> Dataset records:
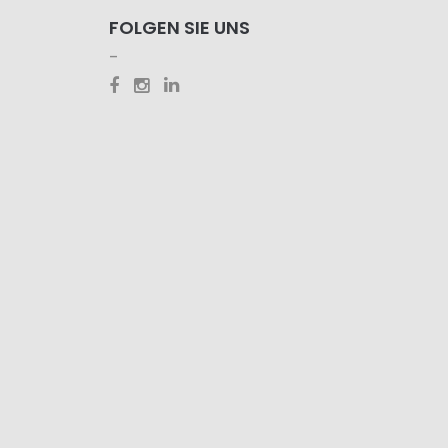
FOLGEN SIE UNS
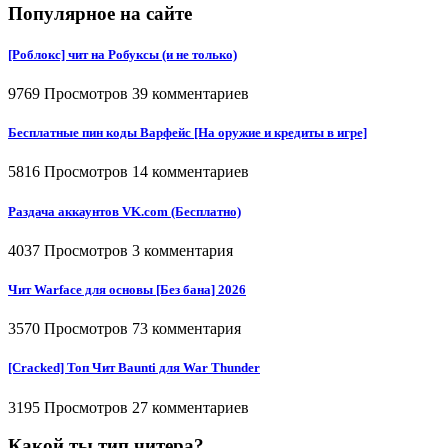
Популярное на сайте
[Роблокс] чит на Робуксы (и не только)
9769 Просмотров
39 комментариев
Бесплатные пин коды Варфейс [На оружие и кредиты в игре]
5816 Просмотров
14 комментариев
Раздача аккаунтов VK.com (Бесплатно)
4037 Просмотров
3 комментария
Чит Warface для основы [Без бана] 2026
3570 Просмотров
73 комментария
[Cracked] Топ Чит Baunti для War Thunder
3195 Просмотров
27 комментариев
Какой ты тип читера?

--

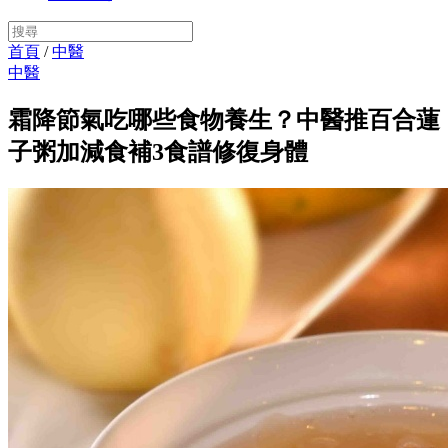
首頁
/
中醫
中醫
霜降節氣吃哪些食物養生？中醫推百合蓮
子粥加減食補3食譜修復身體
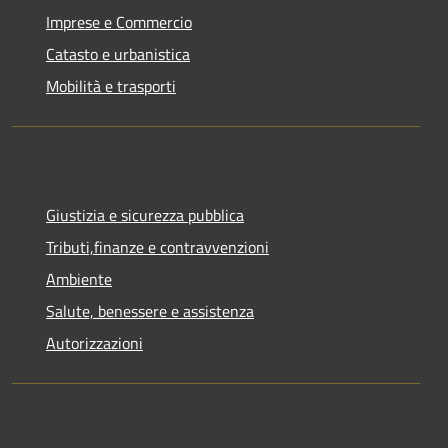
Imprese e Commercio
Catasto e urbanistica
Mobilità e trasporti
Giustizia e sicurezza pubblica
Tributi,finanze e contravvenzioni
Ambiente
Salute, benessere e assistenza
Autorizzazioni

> Exercise details:
Identify each line in the listing above that contains the string "комментариев", and copy those lines. Case matters.

> Task response:
39 комментариев
14 комментариев
27 комментариев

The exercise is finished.